Pendapatan tinggi ini umumnya sangat dipengaruhi oleh penjualan jersey, merchandise, dan kesepakatan kerja sama dengan sponsor. Ronaldo punya andil besar sebagai magnet yang menarik hal-hal itu. Faktanya, jersey nomor tujuhnya selalu berada di peringkat atas penjualan dari tahun ke tahun.
Mbappe adalah Solusi
Saat ini pusat jagat sepak bola bertumpu pada dua pemain, Cristiano Ronaldo dan Lionel Messi. Mendapatkan keduanya, jelas hal mustahil bagi Real Madrid. Ada dua sosok yang dinilai bisa jadi solusi atas problem pemain franchise El Real. Mereka adalah Neymar atau Kylian Mbappe.
Dua nama tersebut memang tidak sepadan dengan Messi dan Ronaldo. Namun, mengingat usia mereka jauh di bawah Ronaldo maupun Messi, Neymar dan Mbappe jelas bisa jadi solusi paling ampuh untuk jadi wajah klub dalam jangka panjang.
Jika harus merekomendasikan salah satu, Capio sendiri memilih Mbappe. Alasannya, pemain asal Perancis itu telah menyita perhatian dunia di usia yang sangat muda, 19 belas tahun. Berbagai gelar dia dapat, mulai dari Piala Dunia sampai penghargaan-penghargaan individu.
“Orang-orang dekat Perez sedang mencoba menyarankan pula, agar presiden memprioritaskan Mbappe. Dia lebih muda, lebih serius, lebih ambisius, dan profesional [ketimbang Neymar],” imbuh Capio.
Pendapat Capio ini sebenarnya cuma gambaran nyata dari situasi di lapangan. Beberapa hari lalu, Marca sempat membuat semacam polling di kalangan 200 ribu fans Real Madrid guna mengetahui siapa pemain yang paling mereka dambakan untuk direkrut manajemen.
Hasil polling itu memenangkan Kylian Mbappe dengan total 79 persen pemilih.

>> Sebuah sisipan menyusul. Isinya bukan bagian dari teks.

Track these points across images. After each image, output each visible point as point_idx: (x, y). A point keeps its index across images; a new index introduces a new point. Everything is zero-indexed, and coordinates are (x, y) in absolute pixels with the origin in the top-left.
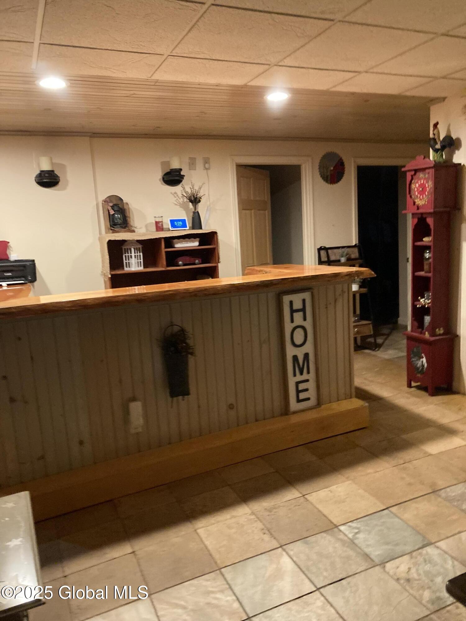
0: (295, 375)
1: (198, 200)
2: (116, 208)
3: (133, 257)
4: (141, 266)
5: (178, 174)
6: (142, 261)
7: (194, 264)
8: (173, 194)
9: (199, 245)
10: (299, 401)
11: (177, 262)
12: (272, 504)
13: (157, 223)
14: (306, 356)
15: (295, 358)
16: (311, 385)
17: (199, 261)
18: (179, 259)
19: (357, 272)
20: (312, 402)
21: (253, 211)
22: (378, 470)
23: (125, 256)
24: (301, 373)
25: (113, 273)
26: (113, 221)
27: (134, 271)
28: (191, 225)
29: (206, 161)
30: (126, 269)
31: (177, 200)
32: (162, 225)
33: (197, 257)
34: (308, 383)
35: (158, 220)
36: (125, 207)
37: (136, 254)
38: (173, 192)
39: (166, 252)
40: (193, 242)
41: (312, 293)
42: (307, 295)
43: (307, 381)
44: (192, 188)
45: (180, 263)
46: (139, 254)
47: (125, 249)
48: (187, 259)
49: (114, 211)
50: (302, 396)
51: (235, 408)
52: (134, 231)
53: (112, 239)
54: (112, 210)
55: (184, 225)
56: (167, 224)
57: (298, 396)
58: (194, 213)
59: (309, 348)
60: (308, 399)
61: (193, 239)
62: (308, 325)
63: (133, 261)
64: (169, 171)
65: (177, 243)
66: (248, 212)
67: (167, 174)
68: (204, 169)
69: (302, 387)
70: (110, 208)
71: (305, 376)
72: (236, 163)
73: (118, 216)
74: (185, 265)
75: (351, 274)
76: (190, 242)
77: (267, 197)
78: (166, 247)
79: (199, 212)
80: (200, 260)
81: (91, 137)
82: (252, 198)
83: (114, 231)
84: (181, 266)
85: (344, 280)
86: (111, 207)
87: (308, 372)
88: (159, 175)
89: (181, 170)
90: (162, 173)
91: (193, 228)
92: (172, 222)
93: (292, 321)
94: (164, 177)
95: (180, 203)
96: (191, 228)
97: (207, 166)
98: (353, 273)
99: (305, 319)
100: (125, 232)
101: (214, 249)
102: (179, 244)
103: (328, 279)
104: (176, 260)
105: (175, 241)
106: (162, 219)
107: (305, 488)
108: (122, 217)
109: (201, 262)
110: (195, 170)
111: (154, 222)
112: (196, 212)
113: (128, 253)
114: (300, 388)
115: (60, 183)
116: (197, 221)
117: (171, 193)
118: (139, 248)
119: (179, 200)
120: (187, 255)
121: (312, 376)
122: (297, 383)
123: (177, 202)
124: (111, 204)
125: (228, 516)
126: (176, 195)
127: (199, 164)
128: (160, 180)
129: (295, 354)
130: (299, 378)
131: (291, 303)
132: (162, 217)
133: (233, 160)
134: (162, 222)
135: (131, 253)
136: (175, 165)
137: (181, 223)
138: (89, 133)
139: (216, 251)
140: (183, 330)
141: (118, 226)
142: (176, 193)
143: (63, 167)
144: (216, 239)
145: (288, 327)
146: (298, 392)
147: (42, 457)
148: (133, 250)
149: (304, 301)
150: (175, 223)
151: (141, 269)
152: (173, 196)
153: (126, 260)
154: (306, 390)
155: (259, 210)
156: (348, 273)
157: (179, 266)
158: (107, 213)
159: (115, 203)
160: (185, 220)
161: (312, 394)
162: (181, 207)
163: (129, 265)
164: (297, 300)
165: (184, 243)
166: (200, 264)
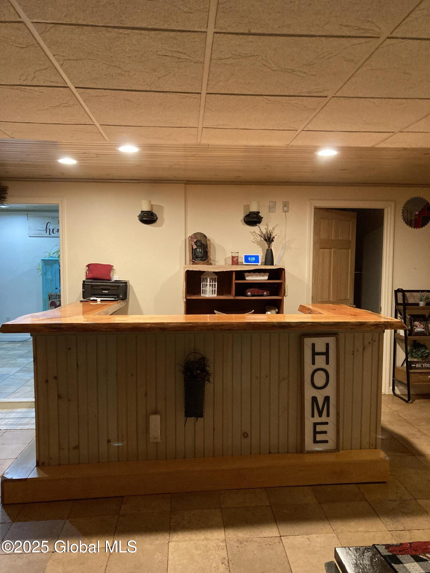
0: (313, 416)
1: (271, 239)
2: (198, 244)
3: (208, 285)
4: (215, 294)
5: (255, 216)
6: (216, 289)
7: (263, 296)
8: (252, 233)
9: (268, 279)
10: (315, 441)
11: (246, 292)
12: (248, 536)
13: (233, 257)
14: (327, 399)
15: (314, 399)
16: (330, 429)
17: (267, 293)
18: (248, 290)
19: (386, 323)
20: (331, 445)
21: (332, 250)
22: (370, 530)
23: (203, 284)
24: (320, 415)
25: (188, 298)
26: (195, 254)
27: (208, 297)
28: (264, 261)
29: (286, 205)
30: (202, 295)
31: (255, 238)
32: (237, 260)
33: (266, 290)
34: (327, 425)
35: (234, 255)
36: (208, 243)
37: (211, 283)
38: (252, 231)
39: (236, 283)
40: (263, 276)
41: (337, 338)
42: (331, 340)
43: (327, 423)
44: (267, 228)
45: (249, 293)
46: (214, 283)
47: (203, 278)
48: (256, 291)
49: (197, 246)
50: (319, 437)
51: (249, 436)
52: (211, 264)
53: (190, 270)
54: (195, 245)
55: (257, 261)
56: (242, 260)
57: (315, 437)
58: (267, 250)
59: (330, 391)
60: (327, 442)
61: (263, 274)
62: (331, 369)
63: (208, 289)
64: (248, 213)
65: (248, 276)
66: (327, 251)
67: (247, 216)
68: (283, 211)
69: (319, 428)
70: (193, 243)
71: (324, 419)
72: (315, 207)
73: (200, 250)
74: (253, 296)
75: (379, 324)
76: (260, 276)
77: (352, 238)
78: (236, 279)
79: (272, 249)
80: (269, 293)
81: (186, 184)
82: (333, 238)
83: (194, 263)
84: (249, 296)
85: (369, 329)
86: (195, 242)
87: (328, 415)
88: (242, 216)
89: (259, 212)
90: (244, 215)
91: (266, 264)
92: (246, 258)
93: (313, 363)
94: (245, 218)
95: (258, 241)
96: (264, 264)
97: (286, 209)
98: (381, 323)
99: (327, 363)
100: (204, 264)
101: (281, 284)
102: (250, 277)
103: (352, 327)
104: (245, 291)
105: (246, 274)
106: (238, 255)
107: (285, 529)
108: (203, 251)
109: (269, 294)
110: (275, 212)
111: (231, 256)
112: (269, 250)
113: (205, 282)
114: (318, 430)
115: (157, 221)
116: (269, 258)
117: (251, 232)
118: (215, 278)
119: (258, 239)
120: (256, 287)
121: (332, 419)
122: (315, 424)
123: (254, 240)
124: (195, 240)
125: (202, 537)
126: (254, 234)
127: (279, 207)
128: (241, 220)
129: (315, 396)
130: (317, 419)
131: (313, 345)
132: (238, 253)
133: (311, 203)
134: (238, 257)
135: (207, 282)
136: (254, 208)
137: (254, 259)
138: (184, 181)
139: (283, 286)
140: (204, 358)
141: (199, 259)
142: (254, 232)
143: (161, 208)
144: (283, 275)
145: (308, 369)
146: (315, 433)
147: (77, 447)
148: (208, 280)
149: (327, 345)
150: (249, 258)
151: (215, 296)
152: (252, 235)
153: (203, 288)
154: (325, 432)
155: (340, 249)
156: (376, 323)
157: (247, 296)
158: (191, 247)
159: (199, 239)
160: (258, 256)
161: (331, 436)
162: (258, 244)
163: (205, 292)
164: (320, 344)
165: (254, 276)
166: (268, 296)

Dia unggul telak atas Neymar dan Harry Kane yang bahkan tidak sampai mendapat 10 persen dukungan.
Data ini menunjukkan betapa besarnya potensi yang bisa dihadirkan Madrid untuk mengeruk keuntungan (dari penjualan jersey, merchandise, dan lain-lain) andai bisa mendatangkan Mbappe.
Namun sialnya, untuk benar-benar mendapatkan Mbappe, El Real dihadapkan dengan rintangan berat. Klub Mbappe saat ini, PSG, mati-matian tak mau melepas si pemain sampai kontraknya di Paris habis.

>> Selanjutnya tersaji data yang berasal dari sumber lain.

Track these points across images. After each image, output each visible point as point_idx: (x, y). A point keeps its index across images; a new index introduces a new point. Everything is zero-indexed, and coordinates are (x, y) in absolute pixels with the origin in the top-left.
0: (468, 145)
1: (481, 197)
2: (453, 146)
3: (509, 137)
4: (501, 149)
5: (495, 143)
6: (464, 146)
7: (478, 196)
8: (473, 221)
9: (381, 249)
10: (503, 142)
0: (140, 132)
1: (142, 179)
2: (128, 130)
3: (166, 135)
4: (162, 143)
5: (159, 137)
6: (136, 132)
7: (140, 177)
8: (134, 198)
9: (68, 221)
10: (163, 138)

“Bukan lagi 100 persen, tapi 2.000 persen akan bertahan. Mereka [Mbappe dan Neymar] akan tetap di Paris,” tegasnya seperti dilansir AS.
Mbappe sendiri sempat menolak tawaran Real Madrid sebelum hengkang dari AS Monaco ke Real Madrid 2017 lalu. Namun, penolakan itu lebih dikarenakan El Real masih punya sosok Ronaldo. Mbappe saat itu sadar betul kalau dirinya belum siap berebut tempat dengan sang megabintang.
Namun dengan situasi saat ini, ketika Ronaldo sudah tidak lagi di Bernabeu dan pos ujung tombak cuma menyisakan Karim Benzema, Mbappe sama sekali tidak menutup kemungkinan untuk ganti kostum.
“Saat ini saya nyaman di sini [PSG]. Tapi dalam sepakbola serta masa depan, Anda tidak akan pernah tahu apa yang bisa terjadi,” ungkap pemain berusia 19 tahun itu.